**Activity:** Continue the review of Sally Smith's A Case of Mice and Murder from the point where it ends.

**Page text:**
----------

Sally Smith: A Case of Mice and Murder Tuesday, Jun 17 2025 

Sally Smith calls on her barrister background and intimate knowledge of the Inner Temple to debut a mystery series set in 1901 that introduces reluctant sleuth Sir Gabriel Ward KC. Rich in historical details of the insulated Inner Temple and its workings, Smith also gives readers a cogent look at Edwardian London with its class and societal workings and restrictions of the era.

Gabriel is so preoccupied with his case, a dispute over the authorship of a children’s book with a mouse as protagonist and set in Temple Church that has taken readers by storm, that he almost doesn’t notice the body on his doorstep. This turns out to be the Lord Chief Justice of England, who currently has a silver carving knife stuck in his chest. And several candidates longing to replace him . . .

Soon Gabriel finds himself pushed into investigating the murder while still researching his case. His OCD tendencies make this even more difficult, as does the fact he wants nothing to do with the investigation, but has been threatened with losing his lovely set of rooms where he’s lived for entire career—and thus, a reluctant but completely charming amateur sleuth is born.

It’s an absorbing story with both plots cleverly wound together. Told in prose that sounds lifted off pages from the time period, with the setting lovingly described, I highly recommend this to readers for the complex character of Gabriel alone, but also for the nicely twisted plot Smith created.

I was at Temple Church years ago for the memorial service held there for my mentor, PD James, and delighted in walking the lovely area, so I really enjoyed taking a trip back to the cloistered legal world it services. And to my delight, Sally Smith agreed to be interviewed for Auntie M!

----------

[Document images with source code]

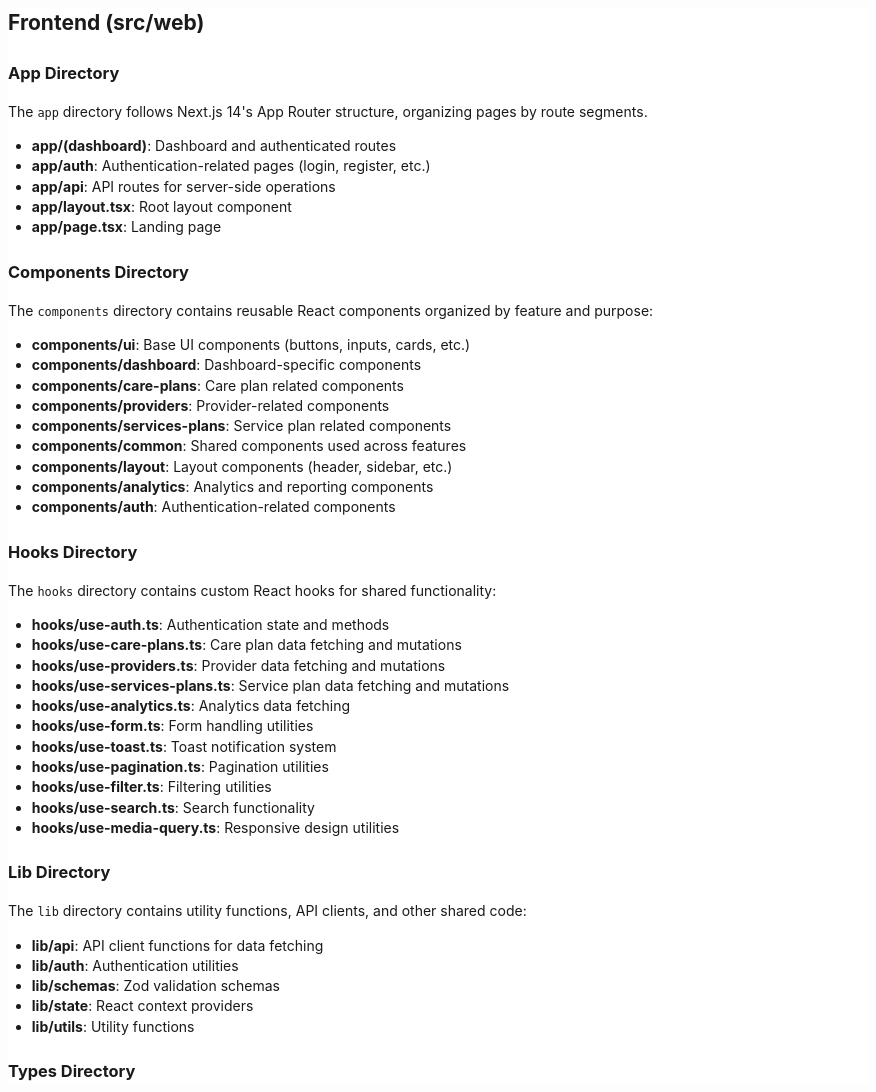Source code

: ## Frontend (src/web)

### App Directory

The `app` directory follows Next.js 14's App Router structure, organizing pages by route segments.

- **app/(dashboard)**: Dashboard and authenticated routes
- **app/auth**: Authentication-related pages (login, register, etc.)
- **app/api**: API routes for server-side operations
- **app/layout.tsx**: Root layout component
- **app/page.tsx**: Landing page

### Components Directory

The `components` directory contains reusable React components organized by feature and purpose:

- **components/ui**: Base UI components (buttons, inputs, cards, etc.)
- **components/dashboard**: Dashboard-specific components
- **components/care-plans**: Care plan related components
- **components/providers**: Provider-related components
- **components/services-plans**: Service plan related components
- **components/common**: Shared components used across features
- **components/layout**: Layout components (header, sidebar, etc.)
- **components/analytics**: Analytics and reporting components
- **components/auth**: Authentication-related components

### Hooks Directory

The `hooks` directory contains custom React hooks for shared functionality:

- **hooks/use-auth.ts**: Authentication state and methods
- **hooks/use-care-plans.ts**: Care plan data fetching and mutations
- **hooks/use-providers.ts**: Provider data fetching and mutations
- **hooks/use-services-plans.ts**: Service plan data fetching and mutations
- **hooks/use-analytics.ts**: Analytics data fetching
- **hooks/use-form.ts**: Form handling utilities
- **hooks/use-toast.ts**: Toast notification system
- **hooks/use-pagination.ts**: Pagination utilities
- **hooks/use-filter.ts**: Filtering utilities
- **hooks/use-search.ts**: Search functionality
- **hooks/use-media-query.ts**: Responsive design utilities

### Lib Directory

The `lib` directory contains utility functions, API clients, and other shared code:

- **lib/api**: API client functions for data fetching
- **lib/auth**: Authentication utilities
- **lib/schemas**: Zod validation schemas
- **lib/state**: React context providers
- **lib/utils**: Utility functions

### Types Directory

----------

**Task result:**
Auntie M: Knowing the Inner Temple setting as well as you do really helped the setting come alive as I read. Did you find using an area you loved made it easier for you to describe to readers? Were there any parts you deliberately left out? (Auntie M notes that for those who’ve never visited, there is a very helpful plan of the area in the front of the book.)

Sally Smith: I love the Temple and so of course I enjoy describing it. My book is set in 1901 and the Temple sustained severe bombing during the Second World War. So now some of it is as it has been for centuries and some of it has been rebuilt post war.

It was fun to knit together what I see with my own eyes every day with what I know (from maps and pictures) it looked like in Edwardian times. I did not leave anything out but I did add in a few fictional doors and windows!

AM: I once attended a memorial service in the chapel, an important place in your book, and you brought me right back to that day. Did you have to obtain any permissions to use the site?

SS: You are right, there are some detailed and loving descriptions of the church in the book. It has an amazing history, built by the Knights Templar in 1185. I happen to have a flat in the Temple and I am a member of the Inner Temple, but anyone can visit the church during visitor hours and write about it. Many tourists do so, particularly from the USA, and they are more than welcome.

AM: Your prose is lovely and fits the era well. Did you read books set in your time period to acclimate that voice as if you were there?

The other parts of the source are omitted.